Using a life cycle assessment (LCA), the environmental impacts from generating 1 kWh of electricity for self-consumption via a photovoltaic-battery system are determined. The system includes a 10 kWp multicrystalline-silicon photovoltaic (PV) system (solar irradiation about 1350 kWh/m2/year and annual yield 1000 kWh/kWp), an iron phosphate lithium-ion (LiFePO4) battery, and other components such as the control system, battery housing, and two inverters (one for the PV system and one for the battery system). Three options for the AC-coupled system with changing battery capacities (5, 10, or 20 kWh nominal capacity) are investigated.

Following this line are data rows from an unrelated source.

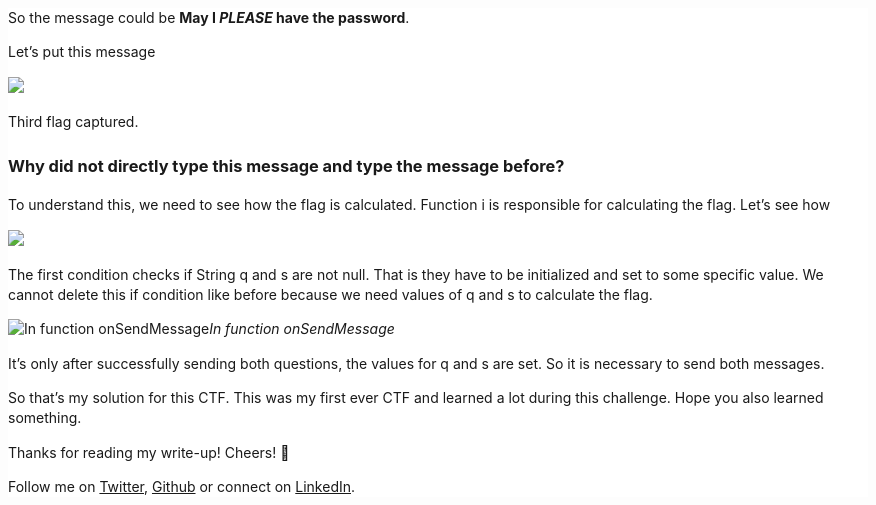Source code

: So the message could be **May I *PLEASE* have the password**.

Let’s put this message

![](https://cdn-images-1.medium.com/max/2160/1*Q3uWdINI9QQ9NF4EpMtaig.jpeg)

Third flag captured.

### Why did not directly type this message and type the message before?

To understand this, we need to see how the flag is calculated. Function i is responsible for calculating the flag. Let’s see how

![](https://cdn-images-1.medium.com/max/2000/1*6gHnhid59KUUj7mDg54lkw.png)

The first condition checks if String q and s are not null. That is they have to be initialized and set to some specific value. We cannot delete this if condition like before because we need values of q and s to calculate the flag.

![In function onSendMessage](https://cdn-images-1.medium.com/max/2000/1*o-0u1INYr1chxf7yUPA-NQ.jpeg)*In function onSendMessage*

It’s only after successfully sending both questions, the values for q and s are set. So it is necessary to send both messages.

So that’s my solution for this CTF. This was my first ever CTF and learned a lot during this challenge. Hope you also learned something.

Thanks for reading my write-up! Cheers! 🍺

Follow me on [Twitter](https://twitter.com/fake_batman_), [Github](https://github.com/harshitm98) or connect on [LinkedIn](https://linkedin.com/in/harshitm98).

The environmental impacts are assessed using the indicators greenhouse gas emissions and cumulative energy demand (separated into total and non-renewable cumulative energy demand). In addition, the four most important impact categories for PV electricity—respiratory inorganics (particulate matter), acidification, energy carrier resource use, and minerals and metals resource use—are assessed according to the environmental footprint (EF) method. Data are drawn from the DETEC data DQRv2:2018, recent literature, and product details provided by manufacturers.

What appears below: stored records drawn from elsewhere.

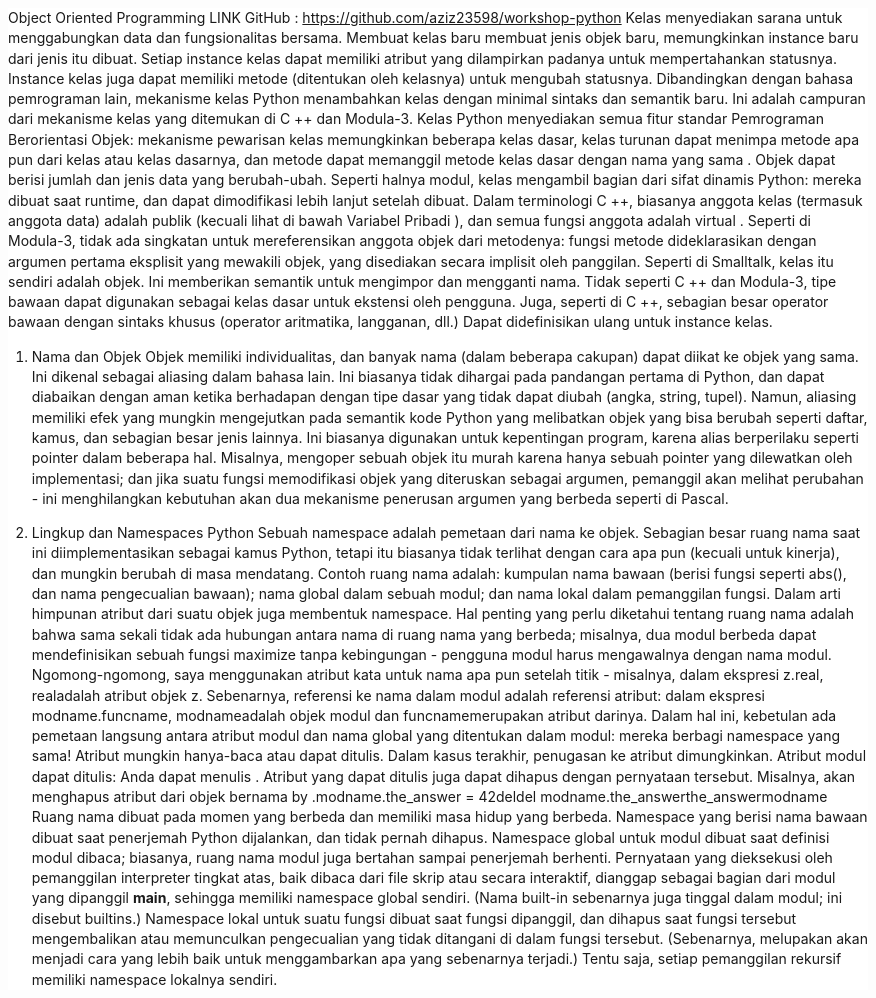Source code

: Object Oriented Programming
LINK GitHub : https://github.com/aziz23598/workshop-python
Kelas menyediakan sarana untuk menggabungkan data dan fungsionalitas bersama. Membuat kelas baru membuat jenis objek baru, memungkinkan instance baru dari jenis itu dibuat. Setiap instance kelas dapat memiliki atribut yang dilampirkan padanya untuk mempertahankan statusnya. Instance kelas juga dapat memiliki metode (ditentukan oleh kelasnya) untuk mengubah statusnya.
Dibandingkan dengan bahasa pemrograman lain, mekanisme kelas Python menambahkan kelas dengan minimal sintaks dan semantik baru. Ini adalah campuran dari mekanisme kelas yang ditemukan di C ++ dan Modula-3. Kelas Python menyediakan semua fitur standar Pemrograman Berorientasi Objek: mekanisme pewarisan kelas memungkinkan beberapa kelas dasar, kelas turunan dapat menimpa metode apa pun dari kelas atau kelas dasarnya, dan metode dapat memanggil metode kelas dasar dengan nama yang sama . Objek dapat berisi jumlah dan jenis data yang berubah-ubah. Seperti halnya modul, kelas mengambil bagian dari sifat dinamis Python: mereka dibuat saat runtime, dan dapat dimodifikasi lebih lanjut setelah dibuat.
Dalam terminologi C ++, biasanya anggota kelas (termasuk anggota data) adalah publik (kecuali lihat di bawah Variabel Pribadi ), dan semua fungsi anggota adalah virtual . Seperti di Modula-3, tidak ada singkatan untuk mereferensikan anggota objek dari metodenya: fungsi metode dideklarasikan dengan argumen pertama eksplisit yang mewakili objek, yang disediakan secara implisit oleh panggilan. Seperti di Smalltalk, kelas itu sendiri adalah objek. Ini memberikan semantik untuk mengimpor dan mengganti nama. Tidak seperti C ++ dan Modula-3, tipe bawaan dapat digunakan sebagai kelas dasar untuk ekstensi oleh pengguna. Juga, seperti di C ++, sebagian besar operator bawaan dengan sintaks khusus (operator aritmatika, langganan, dll.) Dapat didefinisikan ulang untuk instance kelas.
1.	Nama dan Objek
Objek memiliki individualitas, dan banyak nama (dalam beberapa cakupan) dapat diikat ke objek yang sama. Ini dikenal sebagai aliasing dalam bahasa lain. Ini biasanya tidak dihargai pada pandangan pertama di Python, dan dapat diabaikan dengan aman ketika berhadapan dengan tipe dasar yang tidak dapat diubah (angka, string, tupel). Namun, aliasing memiliki efek yang mungkin mengejutkan pada semantik kode Python yang melibatkan objek yang bisa berubah seperti daftar, kamus, dan sebagian besar jenis lainnya. Ini biasanya digunakan untuk kepentingan program, karena alias berperilaku seperti pointer dalam beberapa hal. Misalnya, mengoper sebuah objek itu murah karena hanya sebuah pointer yang dilewatkan oleh implementasi; dan jika suatu fungsi memodifikasi objek yang diteruskan sebagai argumen, pemanggil akan melihat perubahan - ini menghilangkan kebutuhan akan dua mekanisme penerusan argumen yang berbeda seperti di Pascal.

2.	Lingkup dan Namespaces Python
Sebuah namespace adalah pemetaan dari nama ke objek. Sebagian besar ruang nama saat ini diimplementasikan sebagai kamus Python, tetapi itu biasanya tidak terlihat dengan cara apa pun (kecuali untuk kinerja), dan mungkin berubah di masa mendatang. Contoh ruang nama adalah: kumpulan nama bawaan (berisi fungsi seperti abs(), dan nama pengecualian bawaan); nama global dalam sebuah modul; dan nama lokal dalam pemanggilan fungsi. Dalam arti himpunan atribut dari suatu objek juga membentuk namespace. Hal penting yang perlu diketahui tentang ruang nama adalah bahwa sama sekali tidak ada hubungan antara nama di ruang nama yang berbeda; misalnya, dua modul berbeda dapat mendefinisikan sebuah fungsi maximize tanpa kebingungan - pengguna modul harus mengawalnya dengan nama modul.
Ngomong-ngomong, saya menggunakan atribut kata untuk nama apa pun setelah titik - misalnya, dalam ekspresi z.real, realadalah atribut objek z. Sebenarnya, referensi ke nama dalam modul adalah referensi atribut: dalam ekspresi modname.funcname, modnameadalah objek modul dan funcnamemerupakan atribut darinya. Dalam hal ini, kebetulan ada pemetaan langsung antara atribut modul dan nama global yang ditentukan dalam modul: mereka berbagi namespace yang sama!
Atribut mungkin hanya-baca atau dapat ditulis. Dalam kasus terakhir, penugasan ke atribut dimungkinkan. Atribut modul dapat ditulis: Anda dapat menulis . Atribut yang dapat ditulis juga dapat dihapus dengan pernyataan tersebut. Misalnya, akan menghapus atribut dari objek bernama by .modname.the_answer = 42deldel modname.the_answerthe_answermodname
Ruang nama dibuat pada momen yang berbeda dan memiliki masa hidup yang berbeda. Namespace yang berisi nama bawaan dibuat saat penerjemah Python dijalankan, dan tidak pernah dihapus. Namespace global untuk modul dibuat saat definisi modul dibaca; biasanya, ruang nama modul juga bertahan sampai penerjemah berhenti. Pernyataan yang dieksekusi oleh pemanggilan interpreter tingkat atas, baik dibaca dari file skrip atau secara interaktif, dianggap sebagai bagian dari modul yang dipanggil __main__, sehingga memiliki namespace global sendiri. (Nama built-in sebenarnya juga tinggal dalam modul; ini disebut builtins.)
Namespace lokal untuk suatu fungsi dibuat saat fungsi dipanggil, dan dihapus saat fungsi tersebut mengembalikan atau memunculkan pengecualian yang tidak ditangani di dalam fungsi tersebut. (Sebenarnya, melupakan akan menjadi cara yang lebih baik untuk menggambarkan apa yang sebenarnya terjadi.) Tentu saja, setiap pemanggilan rekursif memiliki namespace lokalnya sendiri.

The results show larger environmental impacts of PV-battery systems with increasing battery capacity; for capacities of 5, 10, and 20 kWh, the cumulative greenhouse gas emissions from 1 kWh of electricity generation for self-consumption via a PV-battery system are 80, 84, and 88 g CO2-eq/kWh, respectively. The cumulative greenhouse gas emissions of PV electricity consumed directly or fed into the grid are 54 g CO2-eq/kWh. The corresponding total cumulative energy demands are 5.27, 5.40, and 5.50 MJ oil-eq/kWh, with non-renewable energy carriers contributing 1.16, 1.22, and 1.29 MJ oil-eq/kWh. In the investigated EF impact categories, we similarly observe a larger environmental burden with increasing battery capacity, except in the use of minerals and metals.

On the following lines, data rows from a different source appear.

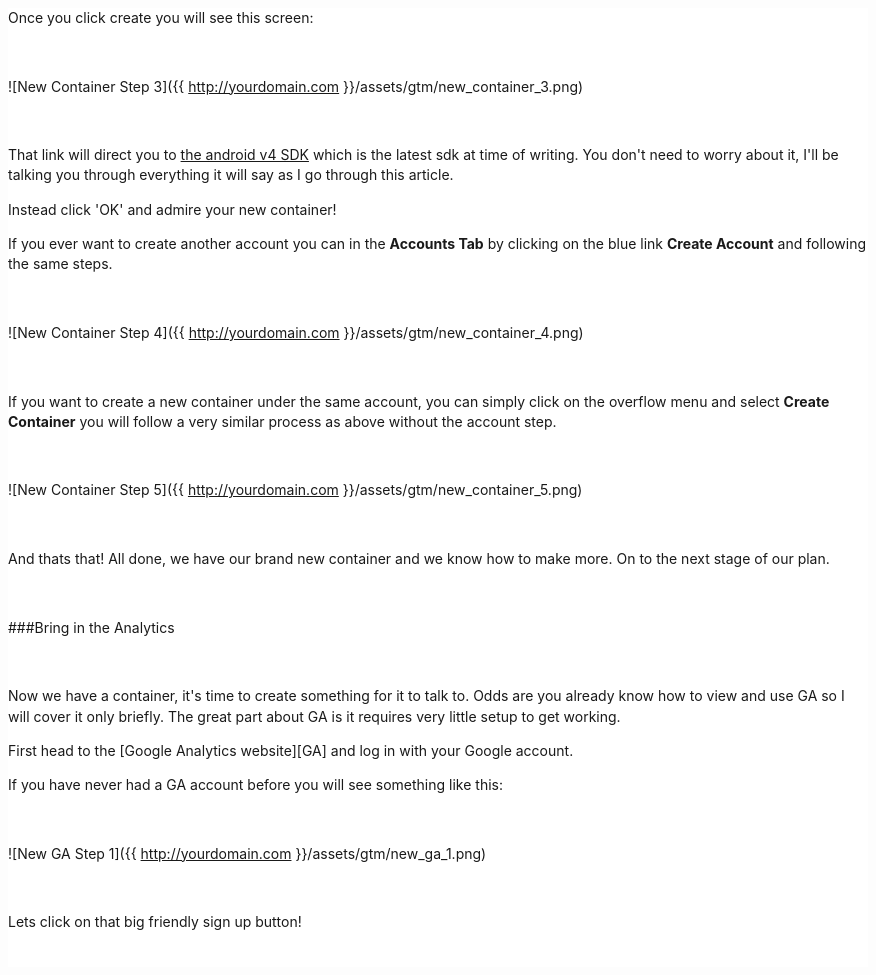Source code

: Once you click create you will see this screen:

&nbsp;

![New Container Step 3]({{ http://yourdomain.com }}/assets/gtm/new_container_3.png)

&nbsp;

That link will direct you to [the android v4 SDK][GTM v4] which is the latest sdk at time of writing. You don't need to worry about it, I'll be talking you through everything it will say as I go through this article.

Instead click 'OK' and admire your new container!

If you ever want to create another account you can in the **Accounts Tab** by clicking on the blue link **Create Account** and following the same steps.

&nbsp;

![New Container Step 4]({{ http://yourdomain.com }}/assets/gtm/new_container_4.png)

&nbsp;

If you want to create a new container under the same account, you can simply click on the overflow menu and select **Create Container** you will follow a very similar process as above without the account step.

&nbsp;

![New Container Step 5]({{ http://yourdomain.com }}/assets/gtm/new_container_5.png)

&nbsp;

And thats that! All done, we have our brand new container and we know how to make more. On to the next stage of our plan.

&nbsp;

###Bring in the Analytics

&nbsp;

Now we have a container, it's time to create something for it to talk to. Odds are you already know how to view and use GA so I will cover it only briefly. The great part about GA is it requires very little setup to get working.

First head to the [Google Analytics website][GA] and log in with your Google account.

If you have never had a GA account before you will see something like this:

&nbsp;

![New GA Step 1]({{ http://yourdomain.com }}/assets/gtm/new_ga_1.png)

&nbsp;

Lets click on that big friendly sign up button!

&nbsp;


[GTM]: https://tagmanager.google.com/
[GTM v4]: https://developers.google.com/tag-manager/android/v4/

Our sensitivity analyses show that using a nickel cobalt manganese oxide (NCM) lithium-ion battery, instead of an LiFePO4 battery, leads to a comparable environmental impact in terms of greenhouse gas emissions and cumulative energy demand. However, the NCM battery increases the impact in the EF categories of acidification and respiratory inorganics by 7 and 10 %, respectively, whereas energy carrier resource use decreases by 4 % and minerals and metals resource use decrease by 1 %. Using a copper indium selenium (CIS) PV panel instead of a multicrystalline-silicon decreases greenhouse gas emissions by 24 %, non-renewable cumulative energy demand by 13 %, and particulate matter emissions by 60 % (the largest decrease).
Furthermore, the calculated environmental impacts are sensitive to the assumed battery lifetime. A decrease from 5000 to 3000 charge cycles increases non-renewable cumulative energy demand by 24 % and greenhouse gas emissions by 16 %. Increasing from 5000 to 7000 charge cycles decreases the environmental impacts by 6 % and 7 % in terms of non-renewable cumulative energy demand and greenhouse gas emissions, respectively. A utility-scale battery system case study shows that using batteries to store PV electricity overproduction reduces greenhouse gas emissions compared to using natural gas backup electricity generation.